__Task__: In the records below, count the lines that have "Describe" and answer with the number alone.

[Records from a data collection]

[Start of Attachment]

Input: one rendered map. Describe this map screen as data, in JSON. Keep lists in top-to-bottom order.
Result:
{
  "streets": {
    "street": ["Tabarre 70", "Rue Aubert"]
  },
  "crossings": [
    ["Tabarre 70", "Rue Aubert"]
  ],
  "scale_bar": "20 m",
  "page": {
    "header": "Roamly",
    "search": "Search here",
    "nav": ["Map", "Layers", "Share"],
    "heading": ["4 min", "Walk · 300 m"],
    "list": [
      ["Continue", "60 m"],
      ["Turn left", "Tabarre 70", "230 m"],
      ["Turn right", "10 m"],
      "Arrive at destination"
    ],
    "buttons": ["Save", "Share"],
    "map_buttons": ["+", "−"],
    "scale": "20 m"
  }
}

[End of Attachment]
[Start of Attachment]

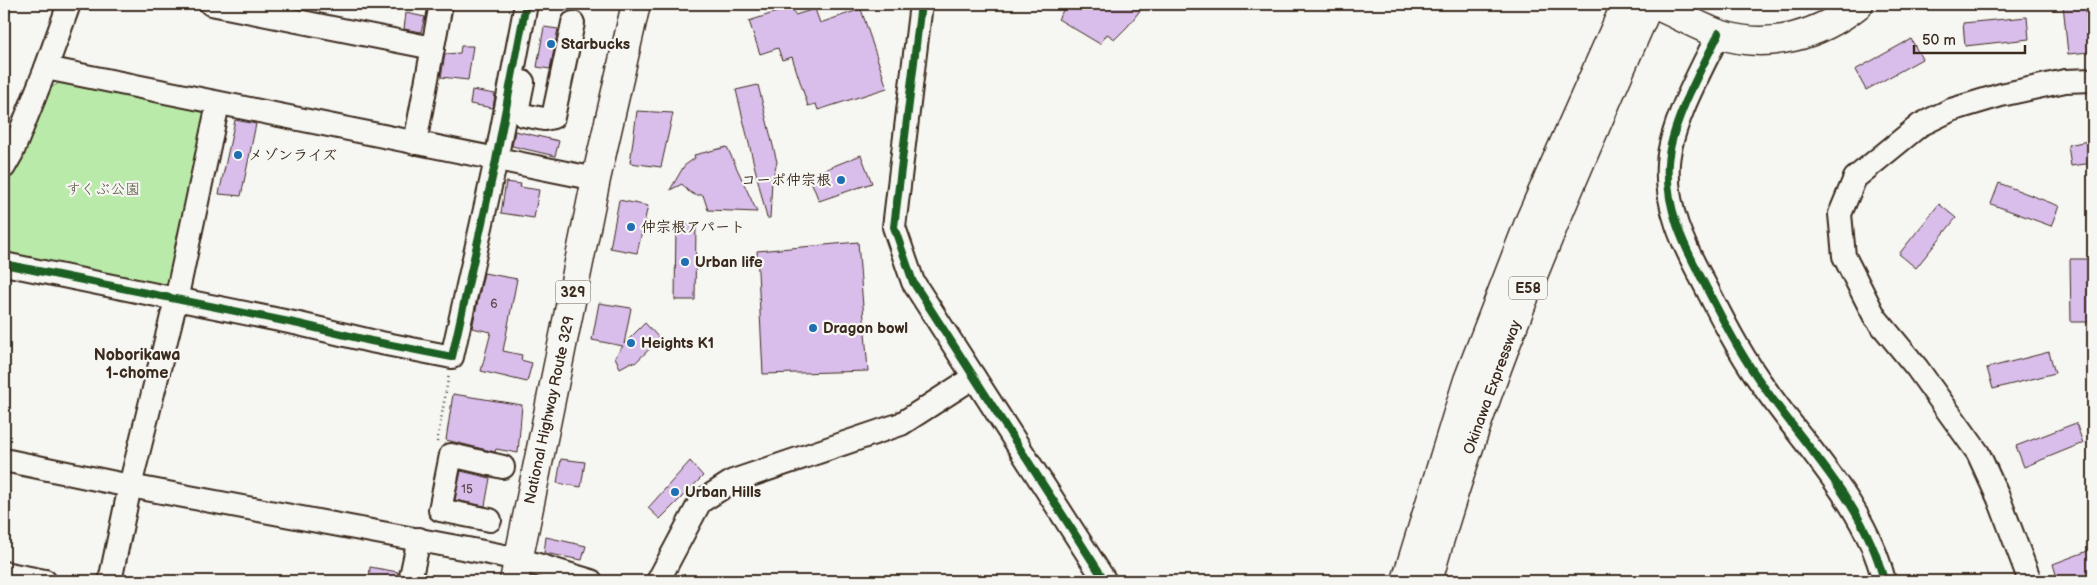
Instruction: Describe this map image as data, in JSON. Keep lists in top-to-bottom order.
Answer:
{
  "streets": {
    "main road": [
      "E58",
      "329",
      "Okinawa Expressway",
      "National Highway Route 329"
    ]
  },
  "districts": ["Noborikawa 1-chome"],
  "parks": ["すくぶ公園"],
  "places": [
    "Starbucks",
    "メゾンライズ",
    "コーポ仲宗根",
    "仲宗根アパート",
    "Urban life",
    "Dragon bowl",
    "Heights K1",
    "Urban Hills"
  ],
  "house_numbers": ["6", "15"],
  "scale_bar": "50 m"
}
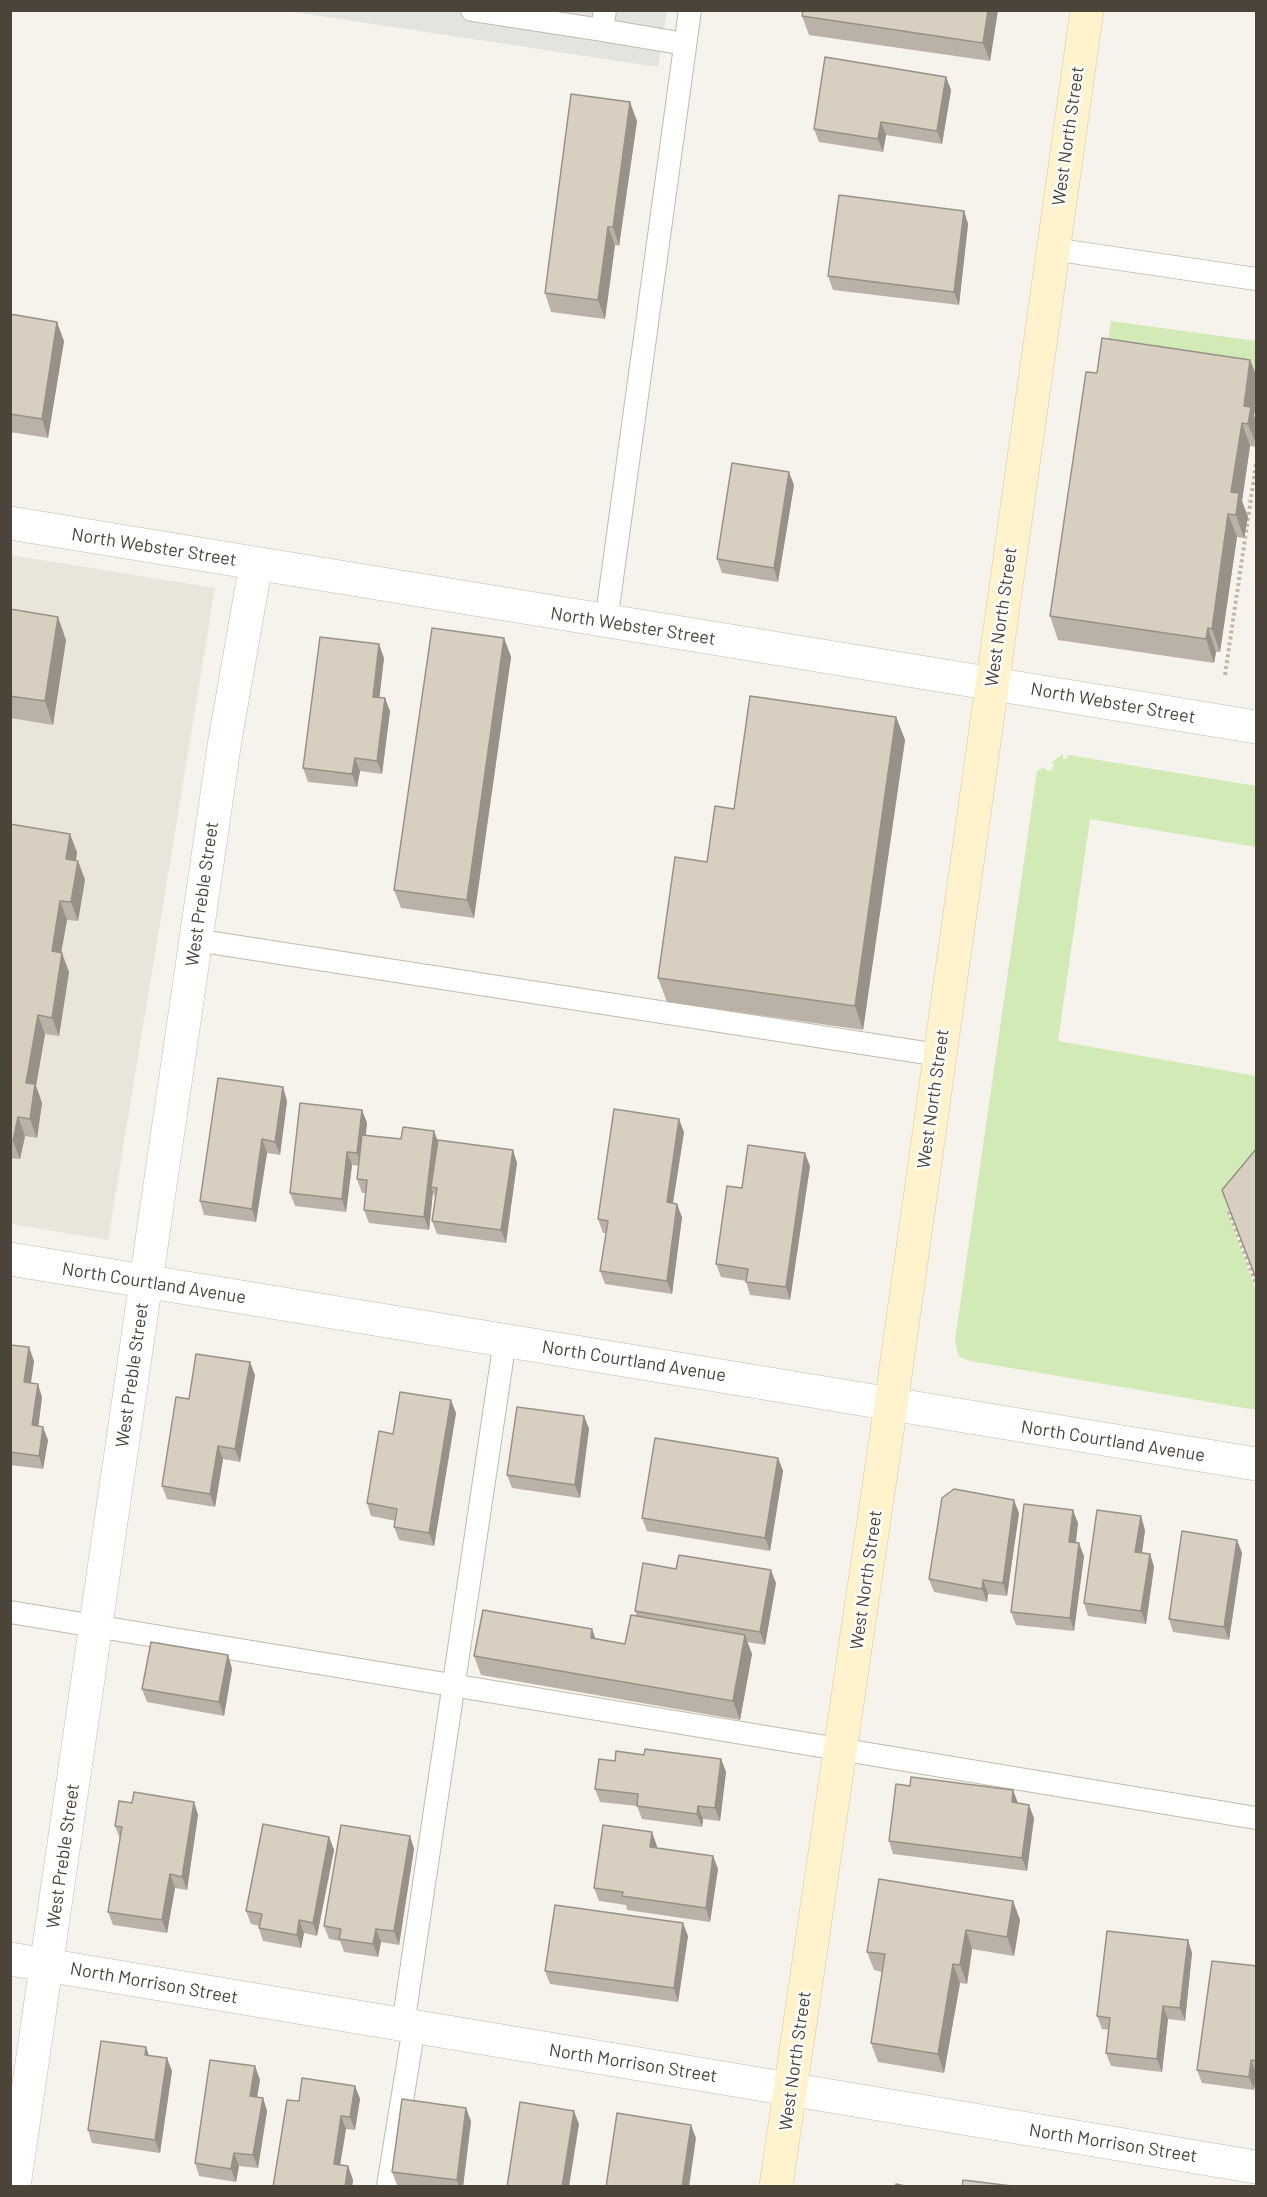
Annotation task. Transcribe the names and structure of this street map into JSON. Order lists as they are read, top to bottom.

[End of Attachment]

__Answer space__: 2